FILE - Two of the offshore wind turbines which have been constructed off the coast of Virginia Beach, Va. are seen on Monday, June 29, 2020. As Virginia-based Dominion Energy seeks to build what it calls the country’s largest offshore wind farm in the Atlantic Ocean, the company and its supporters have touted the economic development opportunities expected to accompany the 176-turbine project. But state regulators say the economic picture might not be so rosy. In testimony filed earlier this month, regulators said the company relied on a “stale” economic study that didn’t account for the impact of its Virginia ratepayers bearing the cost of the approximately $10 billion project. (AP Photo/Steve Helber)

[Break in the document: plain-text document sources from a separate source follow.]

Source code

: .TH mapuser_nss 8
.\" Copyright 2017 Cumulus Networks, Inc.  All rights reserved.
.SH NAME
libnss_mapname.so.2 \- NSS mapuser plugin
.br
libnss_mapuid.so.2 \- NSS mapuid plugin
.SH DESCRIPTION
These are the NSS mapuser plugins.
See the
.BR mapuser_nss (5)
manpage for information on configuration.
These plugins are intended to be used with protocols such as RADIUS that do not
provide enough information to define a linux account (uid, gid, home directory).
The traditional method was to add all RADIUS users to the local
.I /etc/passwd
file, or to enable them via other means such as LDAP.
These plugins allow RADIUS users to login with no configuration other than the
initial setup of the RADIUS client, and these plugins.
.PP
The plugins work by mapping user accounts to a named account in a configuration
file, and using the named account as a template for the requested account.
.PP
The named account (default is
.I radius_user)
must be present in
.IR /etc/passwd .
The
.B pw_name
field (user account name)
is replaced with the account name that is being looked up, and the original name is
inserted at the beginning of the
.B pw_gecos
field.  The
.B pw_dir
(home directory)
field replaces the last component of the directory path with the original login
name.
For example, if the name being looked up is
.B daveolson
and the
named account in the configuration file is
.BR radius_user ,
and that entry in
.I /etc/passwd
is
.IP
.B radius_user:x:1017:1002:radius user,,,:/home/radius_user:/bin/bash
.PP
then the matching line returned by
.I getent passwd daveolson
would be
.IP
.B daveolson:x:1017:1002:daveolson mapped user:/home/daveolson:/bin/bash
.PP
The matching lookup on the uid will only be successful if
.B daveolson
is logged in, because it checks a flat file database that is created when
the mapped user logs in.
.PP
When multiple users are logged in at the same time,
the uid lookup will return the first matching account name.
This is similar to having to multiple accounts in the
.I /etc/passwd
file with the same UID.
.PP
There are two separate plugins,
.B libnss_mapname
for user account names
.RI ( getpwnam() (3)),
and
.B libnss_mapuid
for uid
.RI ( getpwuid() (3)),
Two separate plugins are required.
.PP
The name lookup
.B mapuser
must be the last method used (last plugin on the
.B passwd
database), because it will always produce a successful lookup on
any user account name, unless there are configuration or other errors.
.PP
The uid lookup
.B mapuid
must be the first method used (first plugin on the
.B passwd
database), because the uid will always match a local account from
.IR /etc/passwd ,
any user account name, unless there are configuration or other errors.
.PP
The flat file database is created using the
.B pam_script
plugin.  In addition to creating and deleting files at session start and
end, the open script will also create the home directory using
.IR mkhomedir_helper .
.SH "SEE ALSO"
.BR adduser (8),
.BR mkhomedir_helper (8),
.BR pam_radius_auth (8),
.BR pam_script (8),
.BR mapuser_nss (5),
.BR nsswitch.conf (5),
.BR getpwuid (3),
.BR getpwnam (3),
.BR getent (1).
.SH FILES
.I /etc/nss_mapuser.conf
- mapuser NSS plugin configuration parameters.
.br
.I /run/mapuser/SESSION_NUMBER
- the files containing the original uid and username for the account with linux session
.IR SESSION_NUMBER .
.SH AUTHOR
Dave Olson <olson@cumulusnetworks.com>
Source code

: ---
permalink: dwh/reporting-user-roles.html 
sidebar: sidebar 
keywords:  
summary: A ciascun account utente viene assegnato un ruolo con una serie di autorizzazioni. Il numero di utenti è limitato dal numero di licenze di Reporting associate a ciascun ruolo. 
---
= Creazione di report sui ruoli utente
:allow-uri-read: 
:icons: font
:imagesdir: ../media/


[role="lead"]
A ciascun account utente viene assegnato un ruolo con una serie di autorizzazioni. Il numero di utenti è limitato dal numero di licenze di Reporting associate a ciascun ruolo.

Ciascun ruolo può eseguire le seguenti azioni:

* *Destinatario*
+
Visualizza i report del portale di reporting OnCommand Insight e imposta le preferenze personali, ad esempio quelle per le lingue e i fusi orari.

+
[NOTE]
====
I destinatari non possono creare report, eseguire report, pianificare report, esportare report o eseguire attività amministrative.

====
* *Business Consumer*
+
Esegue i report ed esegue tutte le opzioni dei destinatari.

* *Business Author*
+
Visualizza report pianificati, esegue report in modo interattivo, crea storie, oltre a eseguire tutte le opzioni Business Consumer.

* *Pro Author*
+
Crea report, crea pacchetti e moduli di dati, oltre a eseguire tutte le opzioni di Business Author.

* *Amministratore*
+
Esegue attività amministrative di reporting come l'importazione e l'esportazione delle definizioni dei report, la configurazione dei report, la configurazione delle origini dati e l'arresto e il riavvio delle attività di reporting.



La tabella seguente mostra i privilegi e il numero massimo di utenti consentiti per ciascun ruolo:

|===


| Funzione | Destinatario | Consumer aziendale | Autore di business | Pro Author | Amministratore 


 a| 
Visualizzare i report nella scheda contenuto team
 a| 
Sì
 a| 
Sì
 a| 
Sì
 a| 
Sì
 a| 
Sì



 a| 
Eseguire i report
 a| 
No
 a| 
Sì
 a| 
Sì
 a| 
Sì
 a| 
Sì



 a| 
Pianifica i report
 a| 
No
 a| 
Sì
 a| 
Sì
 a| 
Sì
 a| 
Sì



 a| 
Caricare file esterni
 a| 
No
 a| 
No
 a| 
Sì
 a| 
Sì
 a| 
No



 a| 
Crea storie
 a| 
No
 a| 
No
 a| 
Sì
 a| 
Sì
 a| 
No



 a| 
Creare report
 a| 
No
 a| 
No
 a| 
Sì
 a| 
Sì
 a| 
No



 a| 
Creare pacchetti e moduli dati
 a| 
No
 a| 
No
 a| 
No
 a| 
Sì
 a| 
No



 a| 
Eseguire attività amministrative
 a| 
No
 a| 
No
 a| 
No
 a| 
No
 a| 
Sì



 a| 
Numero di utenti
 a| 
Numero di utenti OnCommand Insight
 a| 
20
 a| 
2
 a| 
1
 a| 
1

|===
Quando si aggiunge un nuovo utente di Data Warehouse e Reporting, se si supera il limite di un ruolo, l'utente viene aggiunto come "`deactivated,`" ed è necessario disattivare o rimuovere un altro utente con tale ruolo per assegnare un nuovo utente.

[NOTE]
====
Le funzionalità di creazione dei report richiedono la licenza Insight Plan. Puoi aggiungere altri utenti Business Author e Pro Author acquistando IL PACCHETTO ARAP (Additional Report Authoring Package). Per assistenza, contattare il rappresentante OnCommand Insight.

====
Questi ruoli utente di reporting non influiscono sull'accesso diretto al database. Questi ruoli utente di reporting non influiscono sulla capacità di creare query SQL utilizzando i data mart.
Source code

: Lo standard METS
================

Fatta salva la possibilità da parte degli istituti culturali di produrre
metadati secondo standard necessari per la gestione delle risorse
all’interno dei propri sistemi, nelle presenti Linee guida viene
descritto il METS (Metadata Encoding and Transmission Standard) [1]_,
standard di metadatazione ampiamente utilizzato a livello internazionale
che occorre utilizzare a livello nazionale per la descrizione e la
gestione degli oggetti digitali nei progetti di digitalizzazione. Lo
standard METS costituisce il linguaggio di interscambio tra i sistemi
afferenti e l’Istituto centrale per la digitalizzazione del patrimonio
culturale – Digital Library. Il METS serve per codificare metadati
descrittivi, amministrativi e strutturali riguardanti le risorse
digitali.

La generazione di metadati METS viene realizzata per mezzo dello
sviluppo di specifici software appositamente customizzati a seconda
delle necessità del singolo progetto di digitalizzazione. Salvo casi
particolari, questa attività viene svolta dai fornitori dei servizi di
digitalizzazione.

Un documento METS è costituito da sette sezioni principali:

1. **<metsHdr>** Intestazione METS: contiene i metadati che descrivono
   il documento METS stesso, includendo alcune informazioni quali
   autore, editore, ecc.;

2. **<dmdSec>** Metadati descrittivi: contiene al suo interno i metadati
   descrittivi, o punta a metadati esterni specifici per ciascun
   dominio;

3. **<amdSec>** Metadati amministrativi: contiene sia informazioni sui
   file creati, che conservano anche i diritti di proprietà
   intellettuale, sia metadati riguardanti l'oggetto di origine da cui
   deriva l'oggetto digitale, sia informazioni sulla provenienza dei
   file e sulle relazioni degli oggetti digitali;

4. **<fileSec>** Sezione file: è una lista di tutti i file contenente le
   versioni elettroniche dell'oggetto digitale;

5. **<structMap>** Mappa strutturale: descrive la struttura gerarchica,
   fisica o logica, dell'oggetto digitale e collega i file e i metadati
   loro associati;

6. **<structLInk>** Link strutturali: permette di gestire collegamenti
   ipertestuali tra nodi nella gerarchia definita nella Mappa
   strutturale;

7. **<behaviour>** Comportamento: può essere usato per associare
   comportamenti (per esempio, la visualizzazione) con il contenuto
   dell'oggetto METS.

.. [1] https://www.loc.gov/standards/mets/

The bill impact could be substantial. The regulatory decision pegged the project's current estimated cost is $9.8 billion. That total could rise to $21.5 billion when estimated operations and maintenance, retirement, and financing costs are included. But those costs are not firm, and Dominion is expected to file annual cases as the project moves forward.

A matter of timing

Regulators looked to the legislature to pass measures to identify other funding mechanisms and approaches so that the project's entire cost does not fall on customers. On that count, "timing may be of the essence," the order said, noting that within the next 18 months Dominion is expected to spend $4 billion on the project.

The regulatory decision noted other risk factors to what it called a "first mover" project, including the lack of a developed supply chain and a potential delay in winning interconnection approval from regional grid operator PJM. The order said that ongoing study work in the PJM interconnection queue was on hold to clear an existing backlog.

The decision also said that the proposal included a relatively small 3% (or $300 million) estimate for contingencies.

Regulators also said that the project model itself is unique to Virginia. Under the proposal, Dominion would build, own and operate the project. It said that other developers in pursuing offshore wind projects had used a purchased power agreement or offshore renewable energy certificate credits. Those mechanisms would limit customer exposure by shifting construction, operational and market risk to the project's owner.

Dominion also opted not to use an engineering, procurement and construction contractor, which is a departure from how the utility has previously managed prior generation facilities.

Once completed in 2026, Coastal Virginia Offshore Wind is expected to generate enough clean energy to power 660,000 homes.

The Coastal Virginia Offshore Wind project has been a catalyst for the buildout of the nascent industry's supply chain along the U.S. Atlantic Coast.

Siemens Gamesa will build the U.S.'s first blade manufacturing facility at the Port of Virginia to support the Coastal Virginia Offshore Wind project, as well as other projects along the east coast, and Dominion Energy has invested in the first and only U.S. flagged offshore wind turbine installation vessel.

The Virginia regulatory decision noted that Siemens Gamesa had been "hit hard" by supply chain disruptions. Risks could be increased by the fact that two other projects are ahead of Dominion's for the same type of turbine. And the decision said that this type of project is not immune to construction delays.

DEME Offshore U.S., meanwhile, has secured a $1.1 billion balance of plant contract from Dominion Energy for the construction of the Coastal Virginia Offshore Wind project in consortium with Prysmian. The total contract is valued at, at least, $1.9 billion.